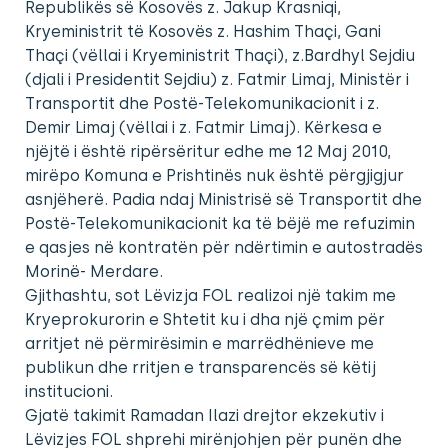
Republikës së Kosovës z. Jakup Krasniqi,
Kryeministrit të Kosovës z. Hashim Thaçi, Gani
Thaçi (vëllai i Kryeministrit Thaçi), z.Bardhyl Sejdiu
(djali i Presidentit Sejdiu) z. Fatmir Limaj, Ministër i
Transportit dhe Postë-Telekomunikacionit i z.
Demir Limaj (vëllai i z. Fatmir Limaj). Kërkesa e
njëjtë i është ripërsëritur edhe me 12 Maj 2010,
mirëpo Komuna e Prishtinës nuk është përgjigjur
asnjëherë. Padia ndaj Ministrisë së Transportit dhe
Postë-Telekomunikacionit ka të bëjë me refuzimin
e qasjes në kontratën për ndërtimin e autostradës
Morinë- Merdare.
Gjithashtu, sot Lëvizja FOL realizoi një takim me
Kryeprokurorin e Shtetit ku i dha një çmim për
arritjet në përmirësimin e marrëdhënieve me
publikun dhe rritjen e transparencës së këtij
institucioni.
Gjatë takimit Ramadan Ilazi drejtor ekzekutiv i
Lëvizjes FOL shprehi mirënjohjen për punën dhe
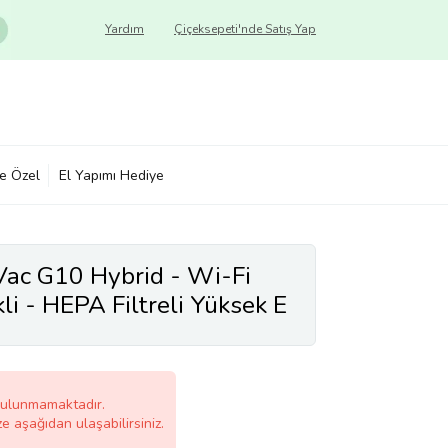
Yardım
Çiçeksepeti'nde Satış Yap
ye Özel
El Yapımı Hediye
ac G10 Hybrid - Wi-Fi
i - HEPA Filtreli Yüksek E
bulunmamaktadır.
ze aşağıdan ulaşabilirsiniz.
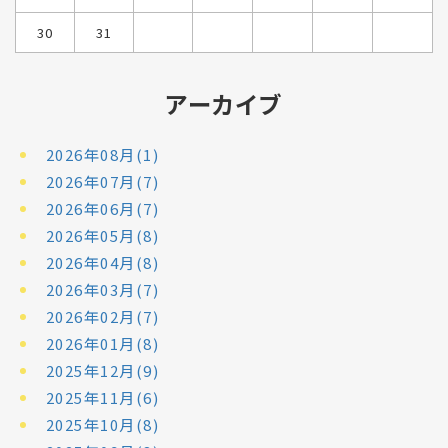
30
31
アーカイブ
2026年08月(1)
2026年07月(7)
2026年06月(7)
2026年05月(8)
2026年04月(8)
2026年03月(7)
2026年02月(7)
2026年01月(8)
2025年12月(9)
2025年11月(6)
2025年10月(8)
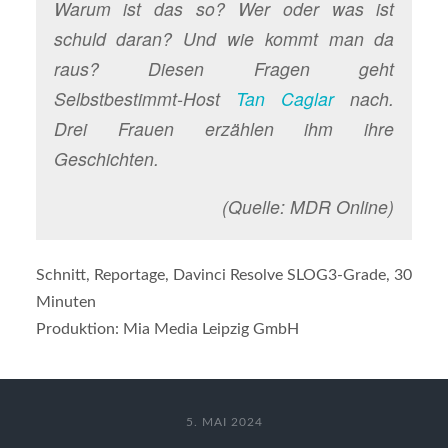
Warum ist das so? Wer oder was ist
schuld daran? Und wie kommt man da
raus? Diesen Fragen geht
Selbstbestimmt-Host
Tan Caglar
nach.
Drei Frauen erzählen ihm ihre
Geschichten.
(Quelle: MDR Online)
Schnitt, Reportage, Davinci Resolve SLOG3-Grade, 30
Minuten
Produktion: Mia Media Leipzig GmbH
5. MAI 2024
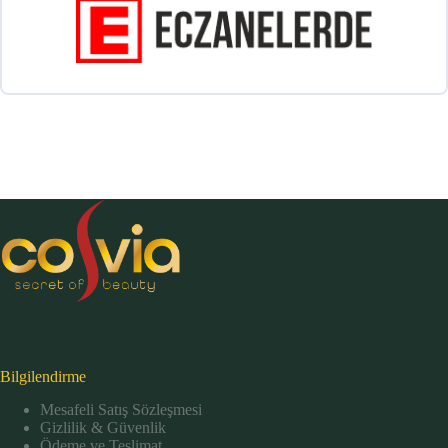
Bilgilendirme
Mesafeli Satış Sözleşmesi
Gizlilik & Güvenlik
Ödeme ve Teslimat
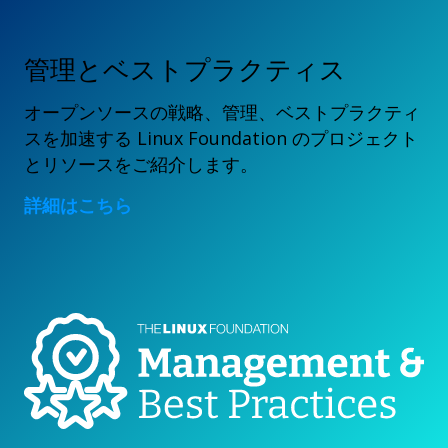
管理とベストプラクティス
オープンソースの戦略、管理、ベストプラクティ
スを加速する Linux Foundation のプロジェクト
とリソースをご紹介します。
詳細はこちら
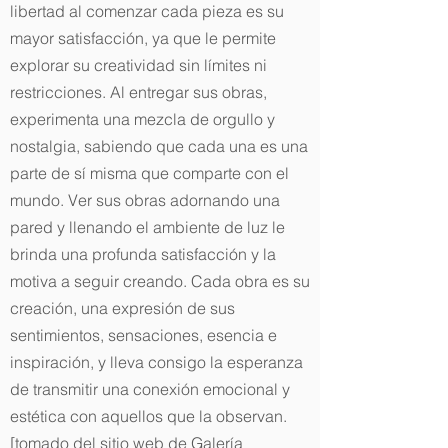
libertad al comenzar cada pieza es su
mayor satisfacción, ya que le permite
explorar su creatividad sin límites ni
restricciones. Al entregar sus obras,
experimenta una mezcla de orgullo y
nostalgia, sabiendo que cada una es una
parte de sí misma que comparte con el
mundo. Ver sus obras adornando una
pared y llenando el ambiente de luz le
brinda una profunda satisfacción y la
motiva a seguir creando. Cada obra es su
creación, una expresión de sus
sentimientos, sensaciones, esencia e
inspiración, y lleva consigo la esperanza
de transmitir una conexión emocional y
estética con aquellos que la observan.
[tomado del sitio web de Galería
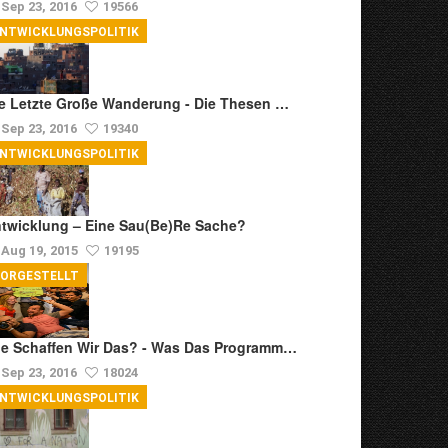
Sep 23, 2016
19566
ENTWICKLUNGSPOLITIK
e Letzte Große Wanderung - Die Thesen …
Sep 23, 2016
19340
ENTWICKLUNGSPOLITIK
twicklung – Eine Sau(be)re Sache?
Aug 19, 2015
19195
VORGESTELLT
e Schaffen Wir Das? - Was Das Programm…
Sep 23, 2016
18024
ENTWICKLUNGSPOLITIK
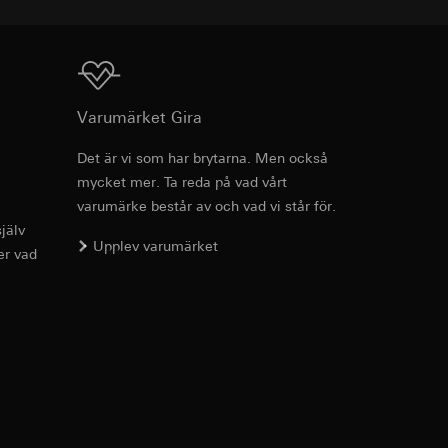
 Vad gäller
as dataskyddspolicy:
Ladda ner
Varumärket Gira
g enligt kontakt,
anjs framgångar.
Det är vi som har brytarna. Men också
medieplattformar, i
mycket mer. Ta reda på vad vårt
anjer.
varumärke består av och vad vi står för.
 som besökts, datum
jälv
eografisk plats
Upplev varumärket
dor. Då kan vi
er vad
llar och hur de rör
********
• What is needed
From the listing above, copy every line that holds the string "vëllai".

• Final answer
Thaçi (vëllai i Kryeministrit Thaçi), z.Bardhyl Sejdiu
Demir Limaj (vëllai i z. Fatmir Limaj). Kërkesa e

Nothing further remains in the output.